Joint Appointment: Department of Biology
Director of Undergraduate Studies
My research is engaged in “reverse-engineering” the crayfish, to understand how this animal “works” using the same approaches that rival technology companies use to understand each other’s products. Here, however, the “technology” is “alien” and far in advance of anything that people have been able to make. Crayfish are small lobster-like animals that display a wide variety of behaviors that are typically identified with larger animals. Crayfish walk, swim, escape, forage for edible plants, catch prey, dig multichambered burrows for shelter and to raise their young, and establish dominance hierarchies through social interactions, including fighting. The neural circuits that underlie several of these behaviors have been described and, unlike the much more complex nervous systems of vertebrates, these circuits feature large, individually identifiable neurons that make defined synaptic connections with other neurons and body muscles.
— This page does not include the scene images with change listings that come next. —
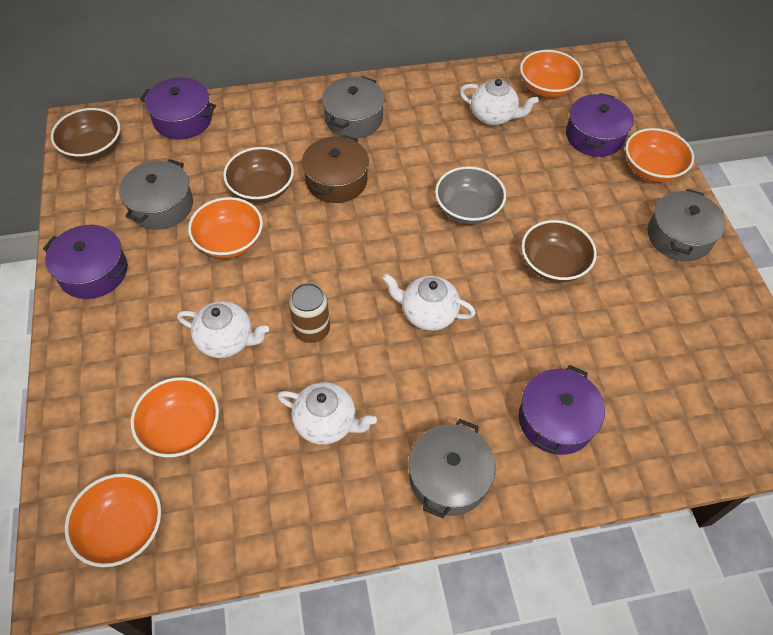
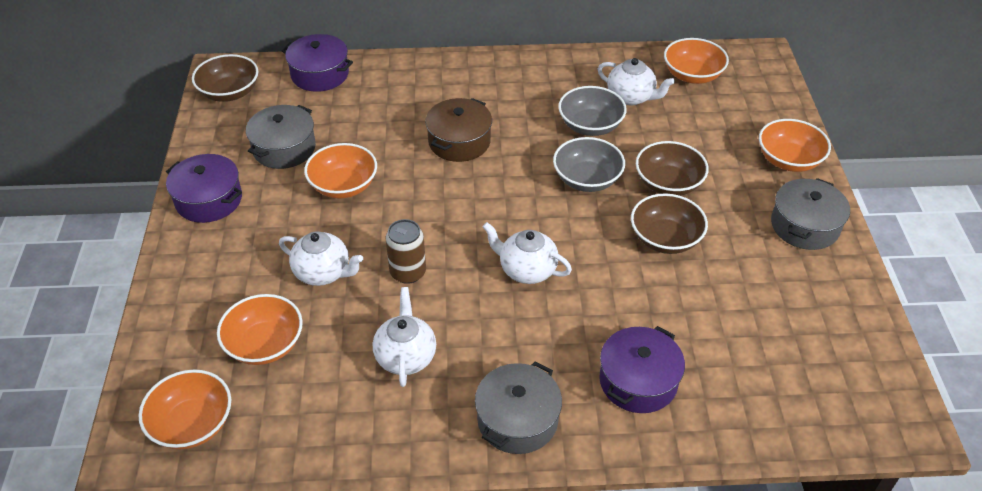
camera: 10 degrees right, 10 degrees down
(261, 189) = (384, 142): brown bowl -> brown bowl (668, 183)
(326, 423) = (406, 356): white teapot -> white teapot turned 120 degrees counterclockwise
(353, 119) = (488, 87): grey pot -> none
(460, 150) = (590, 125): none -> grey bowl
(594, 136) = (733, 124): purple pot -> none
We use our reverse-engineering approach to understand how these circuits function to produce and control specific behaviors.
We have focused on two behaviors, locomotion (walking) and posture. Neural circuits in the thorax control the legs, and they receive commands from the brain to stand, walk, or turn. This control depends on sensory feedback from leg sensory receptors that report on the position and movement of the leg. We use three approaches to reverse engineer these circuits. First, we record from the leg muscles in freely moving crayfish as we videotape their movements. We can then correlate patterns of muscle activity with the 3-D movements of the limbs and body to determine how patterns of muscle activity produce particular movements. Second, we use AnimatLab, a neuromechanical simulation program that we developed (see www.AnimatLab.com) to reconstruct the neural circuits, muscles and body of the crayfish in a detailed computational model. The model’s ability to simulate crayfish locomotion and postural control tells us whether our current understanding of how the animal works can account for its behavior. Finally, we connect the isolated nervous system and leg stretch receptors to the muscles and stretch receptors of the crayfish model. Experiments with this “hybrid system” allow us to determine the roles of individual interneurons in the control of movement when the sensori-motor feedback loops are intact.